USF is facing pressure from the state and its coffers to increase four-year graduation rates, which are at a low 34 percent. Six-year rates aren’t much more laudable, at only 52 percent.
It’s a worthy cause: Get students in and out of the system in a timely manner, reduce debt and increase the quality of a USF education.
But USF’s policies, including a significant portion of the newest one it has proposed, seem too focused on limiting options for upperclassmen rather than ensuring that entering students have the tools to be successful.
Bob Sullins, dean for undergraduate studies, said a lack of focus is a main cause of low graduation rates. Policies being proposed to help upper-level students remain “focused” include: not allowing students to add a second major after earning 96 credits, requiring students who change their major in the first two years to finish in 10 semesters and not allowing students who have completed more than 120 credit hours to enroll in courses not required to complete their degree, with some exceptions.
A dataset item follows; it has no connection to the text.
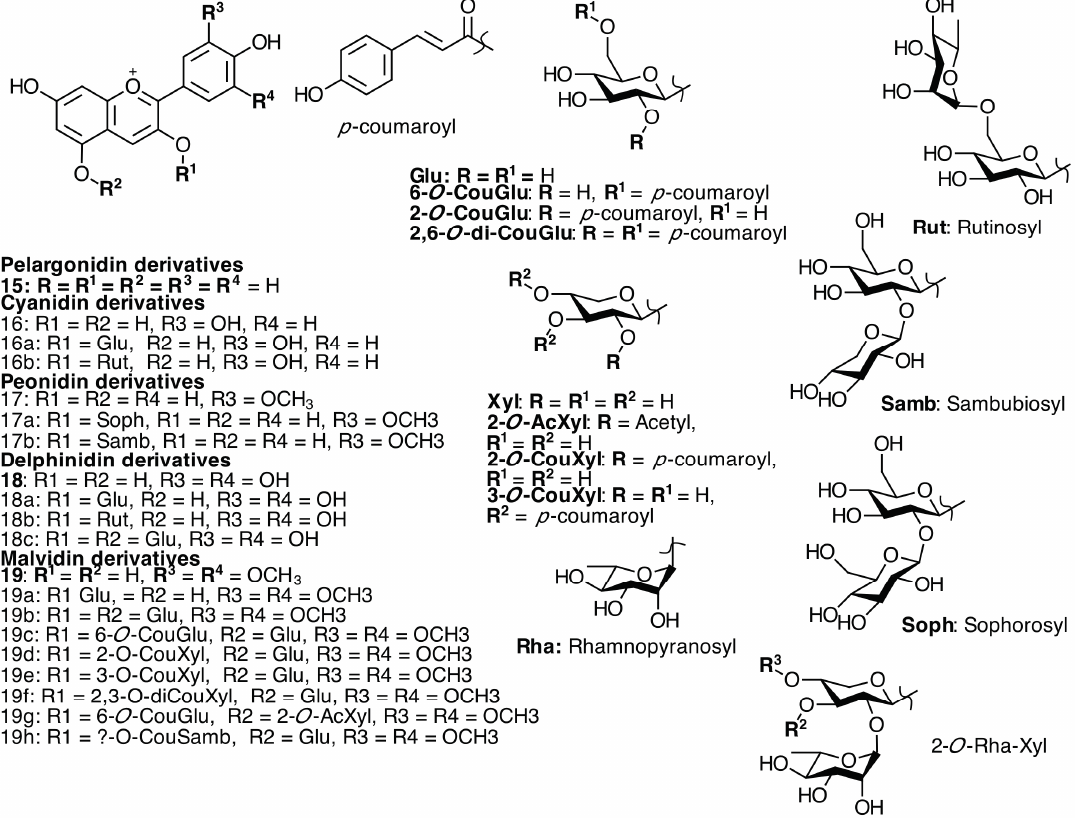
Figure 4. Anthocyanins and anthocyanidins isolated from Melastomataceae species. Five known flavonol glycosides were also identified from Monochaetum multiflorum (Bonpl.) Naudin by comparison of their UV-vis and 1 H-NMR spectra with those reported in the literature as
Despite the intended purpose, these policies also seem likely to put limitations on high-achieving students who become passionate about new topics and want to add a major or take additional electives beyond what is required.
Additionally, the university will adopt a “tracking system” similar to one at the University of Florida, whereby freshman and transfer students will follow eight- or four-semester plans to finish their degrees.
This point is a step in the right direction: Instead of piling on more policies and rules, it is important that USF put its graduation focus on making sure that new students have an understanding of the many paths on which their university education could take them through career counseling, firsthand experiences to helps students find their passions and improving academic advising so that students may begin to see the bigger picture of their education choices early in their university experience.
On its “Student Success” page, at www.usf.edu/StudentSuccessRoadMap, USF has created a logical, helpful collection of links students should use to guide them through a successful college career and graduation in four years.
But on the map, “Explore your career” is placed on the last stretch of the road, after passing road signs for developing a four-year plan, getting involved, managing finances and taking 15 credits per semester.
Perhaps this is just a metaphorical “road” and the steps to graduation are not necessarily in the order in which they should be followed, but I would argue that the visual representation should be amended. “Explore your career” should come first, as it can provide a guide for students to choose their major by exposing them to a variety of new and previously unthought-of career options.
College is a place to find oneself, to explore new options and to understand one’s place in the world. This should be the focus of students from the moment they set foot on campus — and USF should uphold this, rather than spending time making policies to limit the number of classes students can take.
And perhaps it might be helpful to ask us, the 66 percent, why we have not graduated. Our answers may be more diverse and legitimate than USF administrators think.
Hannah Feig is a “proud fifth-year” senior majoring in chemistry and anthropology.